__Task description__
Give back the whole listing exactly as shown.

+++++

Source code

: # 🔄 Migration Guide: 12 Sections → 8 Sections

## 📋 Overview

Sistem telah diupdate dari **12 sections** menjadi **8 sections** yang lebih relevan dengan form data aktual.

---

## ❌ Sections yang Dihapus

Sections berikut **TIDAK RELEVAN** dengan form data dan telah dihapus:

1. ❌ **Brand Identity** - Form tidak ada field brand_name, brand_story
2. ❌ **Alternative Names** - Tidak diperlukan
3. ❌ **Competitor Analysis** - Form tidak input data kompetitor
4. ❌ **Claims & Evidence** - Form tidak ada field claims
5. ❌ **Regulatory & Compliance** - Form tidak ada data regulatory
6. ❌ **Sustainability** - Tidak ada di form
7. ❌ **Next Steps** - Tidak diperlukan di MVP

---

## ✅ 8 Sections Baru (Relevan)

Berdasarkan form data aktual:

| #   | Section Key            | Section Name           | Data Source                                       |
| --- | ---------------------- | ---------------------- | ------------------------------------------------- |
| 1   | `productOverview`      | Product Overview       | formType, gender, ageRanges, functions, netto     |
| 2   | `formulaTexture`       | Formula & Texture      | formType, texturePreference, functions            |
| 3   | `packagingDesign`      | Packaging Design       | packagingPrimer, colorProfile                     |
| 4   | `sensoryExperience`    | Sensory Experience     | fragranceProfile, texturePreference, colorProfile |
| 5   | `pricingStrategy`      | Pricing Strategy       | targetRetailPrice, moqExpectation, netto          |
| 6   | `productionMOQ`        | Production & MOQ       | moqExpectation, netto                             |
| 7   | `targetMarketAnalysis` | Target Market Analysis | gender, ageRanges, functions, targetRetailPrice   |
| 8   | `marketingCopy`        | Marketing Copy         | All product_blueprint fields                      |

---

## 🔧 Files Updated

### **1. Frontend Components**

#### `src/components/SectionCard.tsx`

+++++

__The completed task__
Source code

: # 🔄 Migration Guide: 12 Sections → 8 Sections

## 📋 Overview

Sistem telah diupdate dari **12 sections** menjadi **8 sections** yang lebih relevan dengan form data aktual.

---

## ❌ Sections yang Dihapus

Sections berikut **TIDAK RELEVAN** dengan form data dan telah dihapus:

1. ❌ **Brand Identity** - Form tidak ada field brand_name, brand_story
2. ❌ **Alternative Names** - Tidak diperlukan
3. ❌ **Competitor Analysis** - Form tidak input data kompetitor
4. ❌ **Claims & Evidence** - Form tidak ada field claims
5. ❌ **Regulatory & Compliance** - Form tidak ada data regulatory
6. ❌ **Sustainability** - Tidak ada di form
7. ❌ **Next Steps** - Tidak diperlukan di MVP

---

## ✅ 8 Sections Baru (Relevan)

Berdasarkan form data aktual:

| #   | Section Key            | Section Name           | Data Source                                       |
| --- | ---------------------- | ---------------------- | ------------------------------------------------- |
| 1   | `productOverview`      | Product Overview       | formType, gender, ageRanges, functions, netto     |
| 2   | `formulaTexture`       | Formula & Texture      | formType, texturePreference, functions            |
| 3   | `packagingDesign`      | Packaging Design       | packagingPrimer, colorProfile                     |
| 4   | `sensoryExperience`    | Sensory Experience     | fragranceProfile, texturePreference, colorProfile |
| 5   | `pricingStrategy`      | Pricing Strategy       | targetRetailPrice, moqExpectation, netto          |
| 6   | `productionMOQ`        | Production & MOQ       | moqExpectation, netto                             |
| 7   | `targetMarketAnalysis` | Target Market Analysis | gender, ageRanges, functions, targetRetailPrice   |
| 8   | `marketingCopy`        | Marketing Copy         | All product_blueprint fields                      |

---

## 🔧 Files Updated

### **1. Frontend Components**

#### `src/components/SectionCard.tsx`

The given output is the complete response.